Même s'ils désertent les bancs d'église, les Québécois tiennent aux funérailles catholiques. Signe que face à la mort, la foi a la vie dure.

Les funérailles en église sont plus populaires au Québec que partout ailleurs au pays, et ce, même si la Belle Province est celle où la messe hebdomadaire attire le moins de fidèles.

 

Voilà qui illustre bien le paradoxe québécois de la vie après la mort. Cette croyance a la vie dure, même chez ceux qui semblent avoir tourné le dos au curé.

«Quand on demande aux gens s'ils croient en Dieu, ils vont souvent répondre non parce qu'ils s'imaginent celui de la Bible, commente Daniel Baril, du Mouvement laïque québécois, qui a fait l'an dernier une étude sur la définition de l'athéisme. Mais on ne peut pas considérer que répondre non à cette question signifie qu'on est athée.»
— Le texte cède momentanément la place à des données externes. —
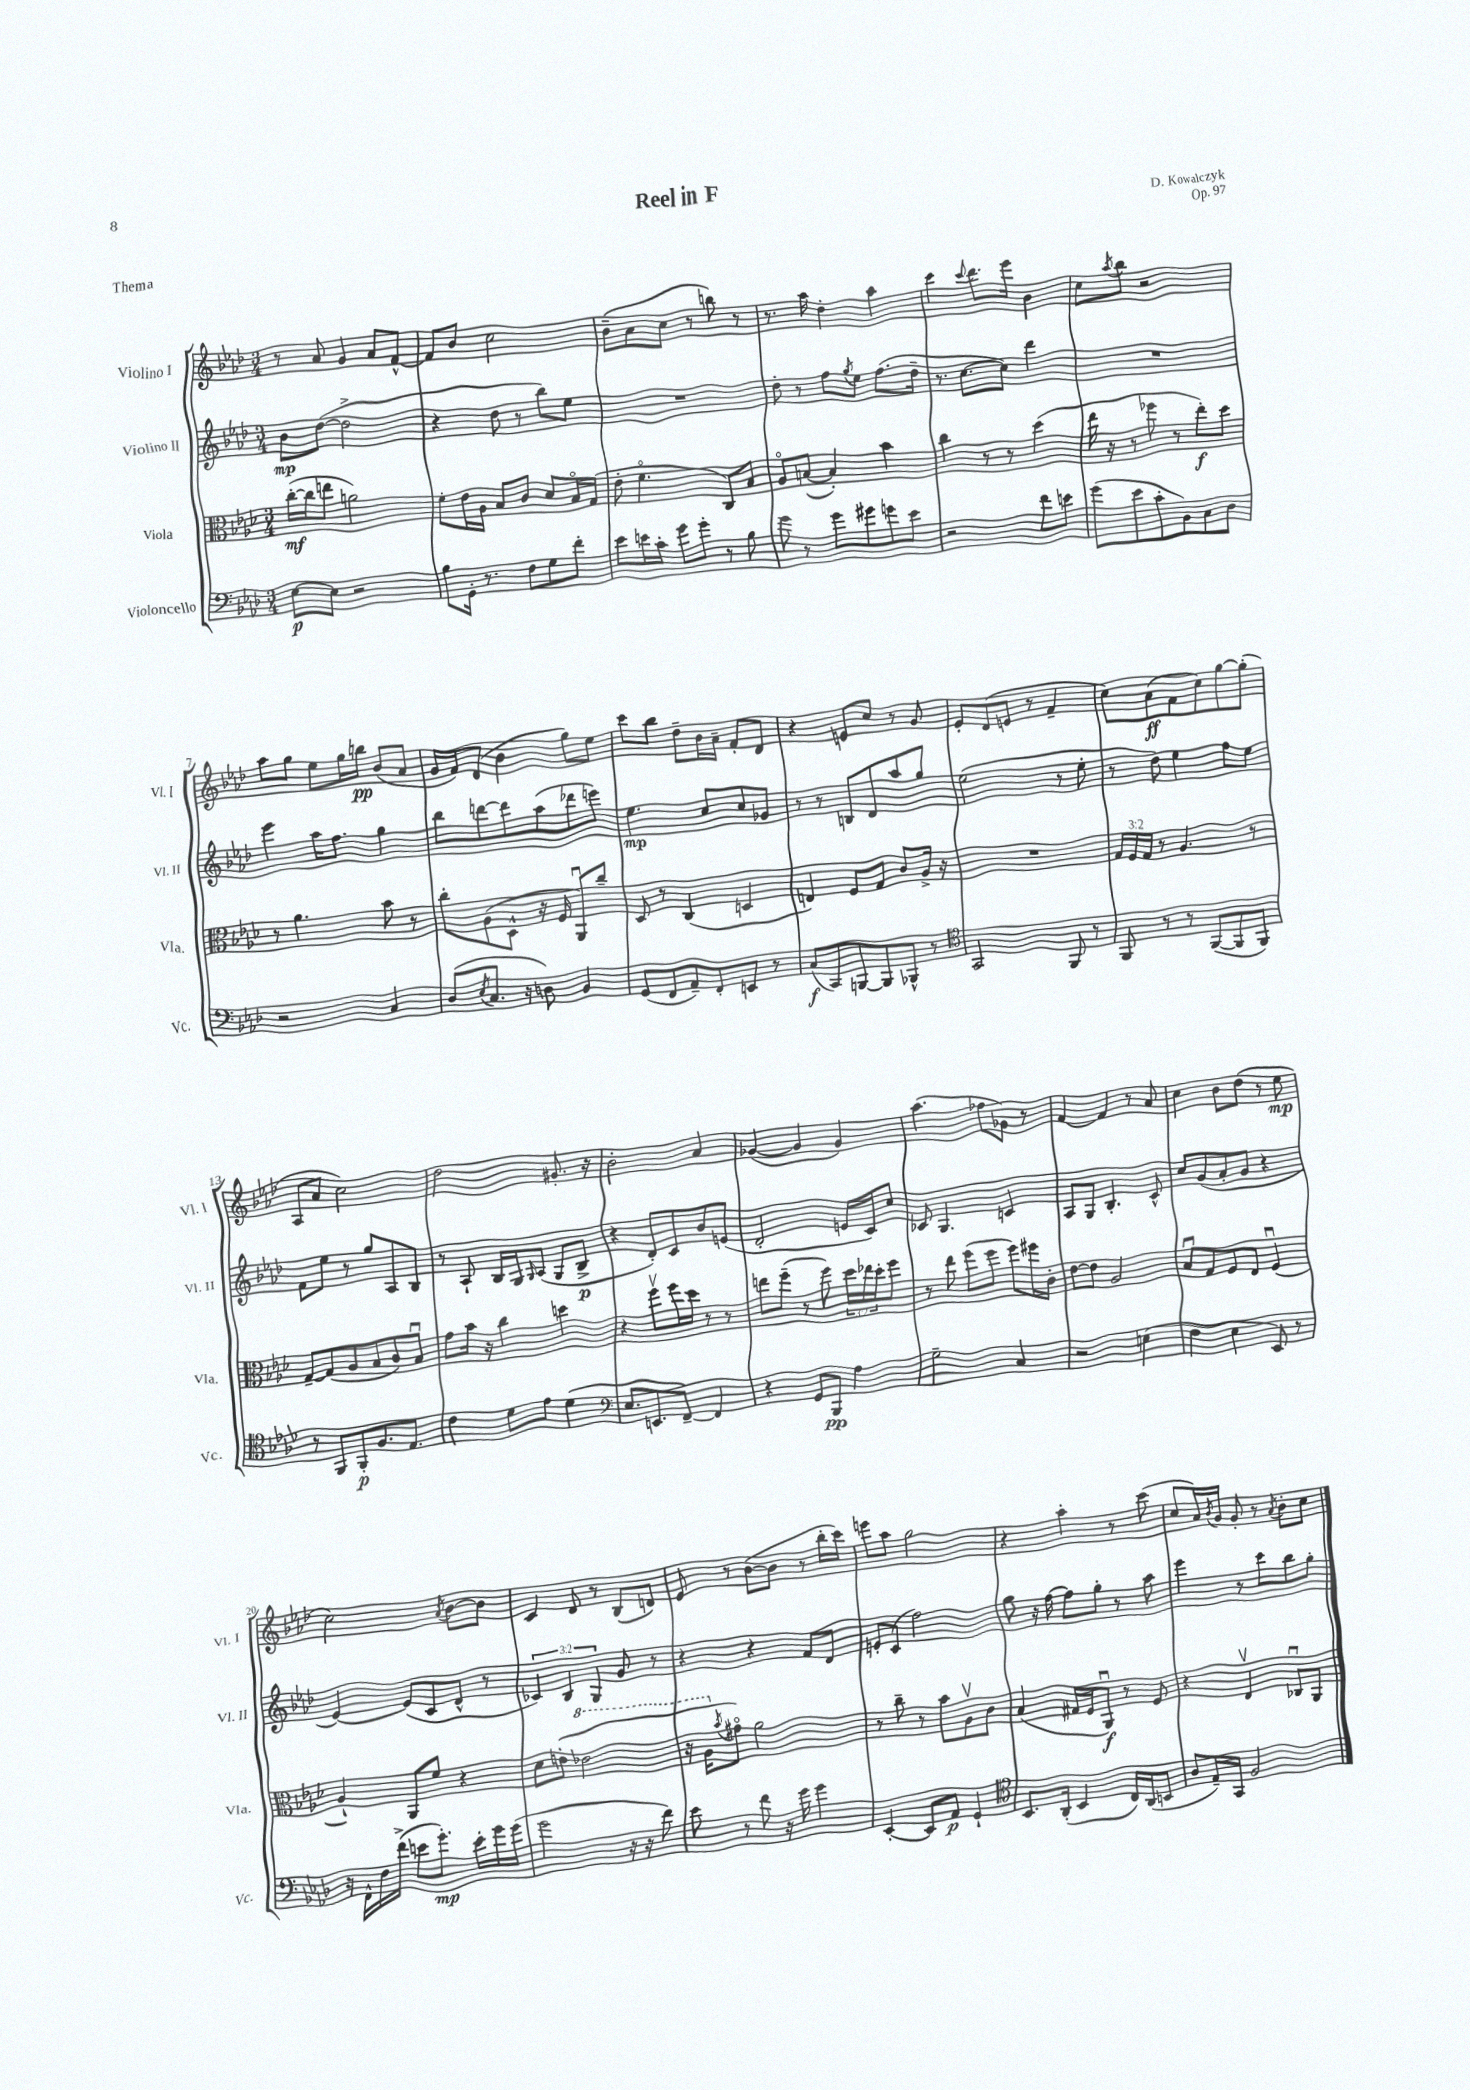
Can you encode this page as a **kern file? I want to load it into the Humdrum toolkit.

**kern	**dynam	**kern	**dynam	**kern	**dynam	**kern	**dynam
*part4	*part4	*part3	*part3	*part2	*part2	*part1	*part1
*staff4	*staff4	*staff3	*staff3	*staff2	*staff2	*staff1	*staff1
*I"Violoncello	*	*I"Viola	*	*I"Violino II	*	*I"Violino I	*
*I'Vc.	*	*I'Vla.	*	*I'Vl. II	*	*I'Vl. I	*
*clefF4	*	*clefC3	*	*clefG2	*	*clefG2	*
*k[b-e-a-d-]	*	*k[b-e-a-d-]	*	*k[b-e-a-d-]	*	*k[b-e-a-d-]	*
*M3/4	*	*M3/4	*	*M3/4	*	*M3/4	*
=1	=1	=1	=1	=1	=1	=1	=1
[8E-\L	p	([16cc'\LL	mf	8b-\L	mp	8r	.
.	.	16cc\J]	.	.	.	.	.
8E-\J]	.	8een\J	.	([8dd-\J	.	8a-/	.
2r	.	2an\)	.	2dd-^\]	.	4g/	.
.	.	.	.	.	.	8a-/L	.
.	.	.	.	.	.	[8f^^/J	.
=2	=2	=2	=2	=2	=2	=2	=2
8B-\L	.	8f'\L	.	4r	.	8f/L]	.
16GG'\Jk	.	16e-\L	.	.	.	8b-/J	.
8.r	.	16A-\JJ	.	.	.	.	.
.	.	8B-/L	.	8dd-\	.	2cc\	.
8F\L	.	8c/J	.	8r	.	.	.
8G\	.	8d-/L	.	8bb-\L)	.	.	.
8f'\J	.	16B-/L	.	8ee-\J	.	.	.
.	.	(16G/JJ	.	.	.	.	.
=3	=3	=3	=3	=3	=3	=3	=3
8e-\L	.	8e-'\	.	2.r	.	(8b-~\L	.
16en\L	.	4.f\	.	.	.	8a-\	.
16c'\JJ	.	.	.	.	.	.	.
8g\L	.	.	.	.	.	8cc\J	.
8g'\J	.	.	.	.	.	8r	.
8r	.	8C/L)	.	.	.	8bbn\)	.
8B-\	.	8B-/J	.	.	.	8r	.
=4	=4	=4	=4	=4	=4	=4	=4
8g\	.	8A-/L	.	8dd-'\	.	8.r	.
8r	.	([8Bn/J	.	8r	.	.	.
.	.	.	.	.	.	16aa-\	.
8g\L	.	4B'/])	.	8ff\L	.	4dd-'\	.
.	.	.	.	8qgg/	.	.	.
8g#X\	.	.	.	8ee-\J	.	.	.
8gn\	.	4b-\	.	(8.ff\L	.	4aa-\	.
8e-\J	.	.	.	.	.	.	.
.	.	.	.	16dd-~\Jk	.	.	.
=5	=5	=5	=5	=5	=5	=5	=5
2r	.	4cc\	.	8.r	.	4ccc\	.
.	.	.	.	[8.cc\L	.	.	.
.	.	.	.	.	.	8qqccc/	.
.	.	8r	.	.	.	8.ddd-\L	.
.	.	8r	.	8cc\J])	.	.	.
.	.	.	.	.	.	16eee-\Jk	.
8f\L	.	(4dd-\	.	4ddd-\	.	4b-\	.
8en\J	.	.	.	.	.	.	.
=6	=6	=6	=6	=6	=6	=6	=6
(8g\L	.	16ee-\	.	2.r	.	8cc\L	.
.	.	16r	.	.	.	.	.
.	.	.	.	.	.	8qaa-/	.
8e-\	.	8r	.	.	.	8bb-\J	.
8c'\	.	8ff-X\	.	.	.	2r	.
8BB-\)	.	8r	.	.	.	.	.
8C\	.	8ee-'\L)	f	.	.	.	.
8D-\J	.	8dd-\J	.	.	.	.	.
!!LO:LB:g=z
=7	=7	=7	=7	=7	=7	=7	=7
2r	.	8r	.	4eee-\	.	8aa-\L	.
.	.	4.a-\	.	.	.	8gg\J	.
.	.	.	.	16aa-\KL	.	8ee-\L	.
.	.	.	.	8.ff\J	.	.	.
.	.	.	.	.	.	16gg\L	.
.	.	.	.	.	.	16bbn\JJ	pp
4C/	.	8b-\	.	4gg\	.	(8b-/L	.
.	.	8r	.	.	.	8a-/J	.
=8	=8	=8	=8	=8	=8	=8	=8
(8D-/L	.	8cc'\L	.	8bb-\L	.	16g/LL	.
.	.	.	.	.	.	16f/J)	.
8qE-/	.	.	.	.	.	.	.
8.C/J	.	(8A-\	.	[8dddn\	.	(8d-/J	.
.	.	8D-^^\J	.	8ddd\]	.	4b-\	.
16r	.	.	.	.	.	.	.
8Dn\)	.	16r	.	(8aa-\	.	.	.
.	.	16F/	.	.	.	.	.
4BB-/	.	8AA-u/L)	.	8ddd-X\	.	8gg\L)	.
.	.	8cc~/J	.	8eeen\J)	.	8ee-\J	.
=9	=9	=9	=9	=9	=9	=9	=9
(8GG/L	.	8D-/	.	4.ee-\	mp	8ccc\L	.
8FF/	.	8r	.	.	.	8bb-\J	.
8AA-~/)	.	(4C/	.	.	.	8dd-~\L	.
8FF'/	.	.	.	8cc/L	.	16b-\L	.
.	.	.	.	.	.	16a-~\JJ	.
8EEn/J	.	4Dn/	.	8cc/	.	8f'/L	.
8r	.	.	.	8g-X/J	.	8d-/J	.
=10	=10	=10	=10	=10	=10	=10	=10
(8C/L	f	4En/)	.	8r	.	4r	.
8CC/)	.	.	.	8r	.	.	.
[8BBBn/	.	8F/L	.	8Bn/L	.	8en/L	.
8BBB/]	.	8G/J	.	8d-/	.	8cc/J	.
8BBB-X^^/J	.	8c/L	.	8aa-/	.	8r	.
8r	.	16A-^/Jk	.	8gg/J	.	8g/	.
.	.	16r	.	.	.	.	.
=11	=11	=11	=11	=11	=11	=11	=11
*clefC4	*	*	*	*	*	*	*
2GG/	.	2.r	.	(2ee-\	.	8e-'/L	.
.	.	.	.	.	.	(8d-/	.
.	.	.	.	.	.	8en/J	.
.	.	.	.	.	.	8r	.
8FF/	.	.	.	8r	.	4f~/	.
8r	.	.	.	8ee-'\	.	.	.
=12	=12	=12	=12	=12	=12	=12	=12
8FF/	.	24G/LL	.	8r	.	8cc\L)	.
.	.	24F/	.	.	.	.	.
.	.	24G/JJ	.	.	.	.	.
8r	.	8r	.	8dd-\)	.	(8a-\	ff
8r	.	4.A-/	.	4ee-\	.	8f\	.
([8FF/L	.	.	.	.	.	8cc\)	.
8FF/]	.	.	.	8ff\L	.	[8gg\	.
8FF/J)	.	8r	.	8ee-\J	.	(8gg'\J]	.
!!LO:LB:g=z
=13	=13	=13	=13	=13	=13	=13	=13
8r	.	[8G~/L	.	8f\L	.	8A-/L	.
8FF/L	.	(8G/]	.	8ee-\J	.	8a-/J	.
8FF'/	p	8A-/	.	8r	.	2cc\)	.
8.F/	.	8B-/	.	8gg/L	.	.	.
.	.	8c/)	.	8A-/	.	.	.
8.E-/J	.	.	.	.	.	.	.
.	.	8B-u/J	.	8B-/J	.	.	.
=14	=14	=14	=14	=14	=14	=14	=14
4c\	.	8g\L	.	8r	.	2dd-\	.
.	.	16b-\Jk	.	8A-`/	.	.	.
.	.	16r	.	.	.	.	.
8d-\L	.	4cc\	.	16B-/LL	.	.	.
.	.	.	.	16G/J	.	.	.
.	.	.	.	16qqG/	.	.	.
8e-\J	.	.	.	(8A-/J	.	.	.
(4d-\	.	4ddn\	.	8G/L	.	8.g#X'/	.
.	.	.	.	8B-^/J	p	.	.
.	.	.	.	.	.	16r	.
=15	=15	=15	=15	=15	=15	=15	=15
*clefF4	*	*	*	*	*	*	*
8.E-/L	.	4r	.	4r	.	2b-'\	.
8.EEn/	.	.	.	.	.	.	.
.	.	8ffv\L	.	8d-'/L)	.	.	.
[8FF~/J)	.	16ff\L	.	8c/	.	.	.
.	.	16dd-\JJ	.	.	.	.	.
4FF/]	.	8r	.	8b-/	.	4a-/	.
.	.	8r	.	(8en/J	.	.	.
=16	=16	=16	=16	=16	=16	=16	=16
4r	.	8een\L	.	2d-'/	.	([4g-X/	.
.	.	(8ff~\J	.	.	.	.	.
8GG/L	.	8r	.	.	.	4g-/]	.
8BBB-/J	pp	8ff\)	.	.	.	.	.
4A-\	.	24dd-\LL	.	16en/LL	.	4g-/)	.
.	.	24ee-X\	.	.	.	.	.
.	.	.	.	16c/J)	.	.	.
.	.	24dd-'\J	.	.	.	.	.
.	.	8ff\J	.	8cc/J	.	.	.
=17	=17	=17	=17	=17	=17	=17	=17
2G~\	.	8r	.	8c-X/	.	(4.aa-\	.
.	.	8ee-\	.	4.G/	.	.	.
.	.	(8ff\L	.	.	.	.	.
.	.	8ff\J	.	.	.	8ff-X\L	.
4C/	.	8ff\L)	.	4cn/	.	8g-X\J)	.
.	.	16ff#X\L	.	.	.	8r	.
.	.	16c'\JJ	.	.	.	.	.
=18	=18	=18	=18	=18	=18	=18	=18
2r	.	[8e-\L	.	8A-/L	.	[4f/	.
.	.	8e-\J]	.	8G/J	.	.	.
.	.	2A-/	.	4.B-'/	.	4f/]	.
(4En\	.	.	.	.	.	8r	.
.	.	.	.	8c^^/	.	8a-/	.
=19	=19	=19	=19	=19	=19	=19	=19
4F\	.	8B-u/L	.	8cc/L	.	4cc\	.
.	.	8G/	.	(8g/	.	.	.
4E-\	.	8F/	.	8a-'/	.	8b-\L	.
.	.	8E-/J	.	8g/J	.	(8dd-\J	.
8EE-/)	.	(4Fu/	.	4r	.	8r	.
8r	.	.	.	.	.	8ee-\	mp
!!LO:LB:g=z
=20	=20	=20	=20	=20	=20	=20	=20
16r	.	4A-`/)	.	[4e-/)	.	2cc\)	.
16FF^^\LL	.	.	.	.	.	.	.
16F\	.	.	.	.	.	.	.
(16f^\JJ	.	.	.	.	.	.	.
8en\L	.	8AA-/L	.	(8e-/L]	.	.	.
8.g'\J)	mp	8f/J	.	8c/	.	.	.
.	.	.	.	.	.	8qa-/	.
.	.	4r	.	8d-^^/J	.	[8b-\L	.
16e'\LL	.	.	.	.	.	.	.
16g\	.	.	.	8r	.	8b-\J]	.
(16g\JJ	.	.	.	.	.	.	.
=21	=21	=21	=21	=21	=21	=21	=21
2g\	.	8d-\L	.	6c-X/)	.	4c/	.
.	.	(8en'\J	.	.	.	.	.
.	.	.	.	6B-/	.	.	.
*	*	*8va	*	*	*	*	*
.	.	2ee-X\	.	.	.	8d-/	.
.	.	.	.	6G/	.	.	.
.	.	.	.	.	.	8r	.
16r	.	.	.	8g/	.	(8B-/L	.
16r	.	.	.	.	.	.	.
8f\)	.	.	.	8r	.	8dn/J)	.
=22	=22	=22	=22	=22	=22	=22	=22
8e-\	.	16r	.	4r	.	8e-/	.
.	.	16a-\KL	.	.	.	.	.
*	*	*X8va	*	*	*	*	*
.	.	8qb-/	.	.	.	.	.
8r	.	8g#X\J)	.	.	.	8r	.
8f\	.	2a-\	.	4r	.	([8b-\L	.
16r	.	.	.	.	.	8b-\J]	.
16g\	.	.	.	.	.	.	.
4g\	.	.	.	8f/L	.	8r	.
.	.	.	.	8d-/J	.	16bb-'\LL	.
.	.	.	.	.	.	16ccc\JJ)	.
=23	=23	=23	=23	=23	=23	=23	=23
[4EE-'/	.	8r	.	8en'/L	.	8eeen\L	.
.	.	8cc~\	.	(8c/J	.	8aa-\J	.
8EE-/L]	.	8r	.	2ff\)	.	2gg\	.
8AA-/J	p	8b-\L	.	.	.	.	.
4GG`/	.	8A-v\	.	.	.	.	.
.	.	8c\J	.	.	.	.	.
=24	=24	=24	=24	=24	=24	=24	=24
*clefC4	*	*	*	*	*	*	*
8.BB-/L	.	(4B-/	.	8gg\	.	4r	.
.	.	.	.	16r	.	.	.
(16AA-'/Jk	.	.	.	[16ff\	.	.	.
4BB-/	.	16G#X/LL	.	8ff\L]	.	4aa-'\	.
.	.	16F/J	.	.	.	.	.
.	.	8AA-u/J)	f	8gg'\J	.	.	.
16C/LL)	.	8r	.	8r	.	8r	.
(16AA-/J	.	.	.	.	.	.	.
8BBn/J	.	8F/	.	8aa-\	.	(8ccc\	.
=25	=25	=25	=25	=25	=25	=25	=25
8A-/L	.	4r	.	4eee-\	.	8cc/L	.
16E-~/L)	.	.	.	.	.	16a-/L)	.
.	.	.	.	.	.	8qb-/	.
16GG/JJ	.	.	.	.	.	16g/JJ	.
2F/	.	4E-v/	.	8r	.	8g'/	.
.	.	.	.	8ccc\L	.	8r	.
.	.	.	.	.	.	8qa-/	.
.	.	8C-Xu/L	.	8bb-\	.	8b-'\L	.
.	.	8AA-/J	.	8gg'\J	.	8cc\J	.
==	==	==	==	==	==	==	==
*-	*-	*-	*-	*-	*-	*-	*-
Daniel Baril se souvient que son fils, qui n'a pas du tout été élevé dans la religion, lui a confié, arrivé à la vingtaine, qu'il était convaincu qu'il y avait une vie après la mort. «C'est une croyance qui demeure souvent, même quand on cesse de croire en Dieu.»

La vie après la mort est en quelque sorte le «degré zéro» de la spiritualité - ou de l'athéisme, selon M. Baril. Plus du tiers des catholiques de la province ne se rendent jamais à la messe, et moins du quart y vont chaque semaine. Par contre, près des trois quarts croient au paradis, et les deux tiers prévoient avoir des funérailles religieuses. C'est le plus haut taux au Canada, selon une étude faite en 2000 par Reginald Bibby, sociologue des religions de l'Université de Lethbridge.

«La croyance en l'au-delà est un archétype extrêmement important et ancien, qui existe depuis le début de la conscience humaine, depuis l'homme de Néandertal», explique Luce Des Aulniers, anthropologue de l'UQAM qui étudie les rites et croyances entourant la mort. «La religion catholique est experte dans l'art d'organiser un système symbolique extrêmement riche par rapport à l'au-delà. Elle a gardé le monopole du sens des funérailles. L'institution est en déroute au Québec, mais, depuis 30 ans, aucune solution alternative ne s'est imposée.»

Le dernier tabou

La récente campagne de publicité athée sur les autobus à Montréal («Dieu n'existe probablement pas. Alors cessez de vous inquiéter et profitez de la vie») aurait probablement été moins bien reçue si elle avait affirmé: «Il n'y a rien après la mort», croit Mme Des Aulniers.

Cela dit, certains athées convaincus flirtent avec l'idée de s'attaquer au dernier tabou. «La vie perdrait-elle son but si nous cessions d'exister lorsque meurt notre cerveau?» demande le philosophe espagnol Fernando Savater, dans son livre La vie éternelle, éloge des incrédules. «Au contraire, rien ne donne plus de sens à la vie que de s'apercevoir que chaque moment de sensibilité est un don précieux.»

Raymond Lemieux, sociologue des religions à la retraite de l'Université Laval, donne souvent des formations dans des salons funéraires. Il est frappé par le nombre de gens endeuillés qui demandent une cérémonie religieuse alors qu'ils n'ont presque jamais mis les pieds à l'église. «Je suis allé récemment aux funérailles d'une jeune voisine, dit M. Lemieux. Ils avaient fait une très belle cérémonie au salon. Mais rendus au cimetière, il y a eu un flottement. Personne ne savait quoi faire.»

Les salons funéraires proposent de plus en plus des cérémonies non confessionnelles pour marquer le départ vers le cimetière, selon M. Lemieux. Mais ils font souvent le lien avec l'église pour une messe. «Quand mon grand-père est mort voilà 50 ans, c'est le curé qui donnait l'adresse d'un salon funéraire, dit M. Lemieux. Maintenant, c'est le salon funéraire qui donne le numéro du curé.»